▶ Excerpt to read:
# Flip stem up with less spacers or down with more?



## fueledbymetal (Sep 24, 2007)

The engineer in me thinks keeping the stem flipped up with fewer spacers is the lightest & most rigid approach, but a roadie friend of mine said it's better to flip the stem down but use more spacers for a given reach. With the stem up I'm using 25mm of spacers. Is there a "right" answer in my case?


----------



## vladvm (May 4, 2010)

whatever fits you. mind the max spacer under stem limit. flip up if gut is big, flip down if you can palm the floor...


----------



## redlude97 (Jun 29, 2010)

Are you planning on cutting the extra steerer tube?


----------



## Mr Evil (Aug 12, 2011)

Stem up will indeed be lighter, but almost everyone goes with stem down because it looks better. The difference isn't worth worrying about in either case.


----------



## FTR (Sep 20, 2006)

fueledbymetal said:


> The engineer in me thinks keeping the stem flipped up with fewer spacers is the lightest & most rigid approach, but a roadie friend of mine said it's better to flip the stem down but use more spacers for a given reach. With the stem up I'm using 25mm of spacers. Is there a "right" answer in my case?


I am going to come across as an ass here but if you have to run that much spacers with the stem flipped up then the frame geometry does not suit you and you need a frame with a taller stack.
If you try to flip the stem down you will possibly end up with 35 - 40mm of spacers which is far too much IMO.


----------



## Guest (Nov 15, 2011)

fueledbymetal said:


> The engineer in me thinks keeping the stem flipped up with fewer spacers is the lightest & most rigid approach, but a roadie friend of mine said it's better to flip the stem down but use more spacers for a given reach. With the stem up I'm using 25mm of spacers. Is there a "right" answer in my case?


I agree with the "engineer in me" on this matter, myself (which is probably why I look like a complete Fred out on the road...). Stem up, shorter spacer stack. The typical steerer/fork combo that looks like a giant "7" always looked weird to me on any bike that doesn't have the handlebars slammed right against the headtube.

▶ Input data:

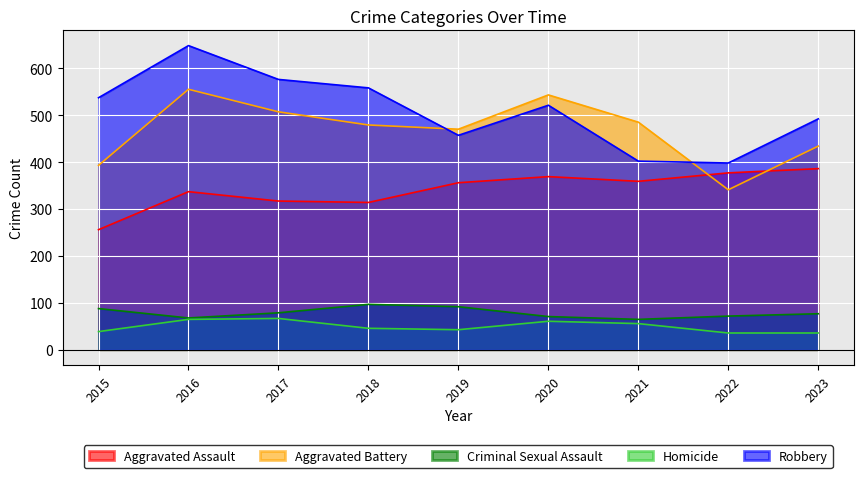

The value of Aggravated Battery at 2016 is 128. True or false?

False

▶ Directive 1:
In the forum thread about flipping the stem, how many millimeters of spacers does the first poster use with the stem flipped up?
▶ Directive 2:
Say whether each statement agrees with the forum thread about flipping the stem, and quote the deciding words for each: (a) One reply says the stem up will be lighter. (b) One reply estimates that flipping the stem down could mean 35 - 40mm of spacers. (c) The reply posted as Guest favors flipping the stem down with a taller spacer stack.

▶ Written answer 1:
25mm of spacers.

▶ Written answer 2:
(a) Yes: "Stem up will indeed be lighter"
(b) Yes: "If you try to flip the stem down you will possibly end up with 35 - 40mm of spacers"
(c) No: "Stem up, shorter spacer stack."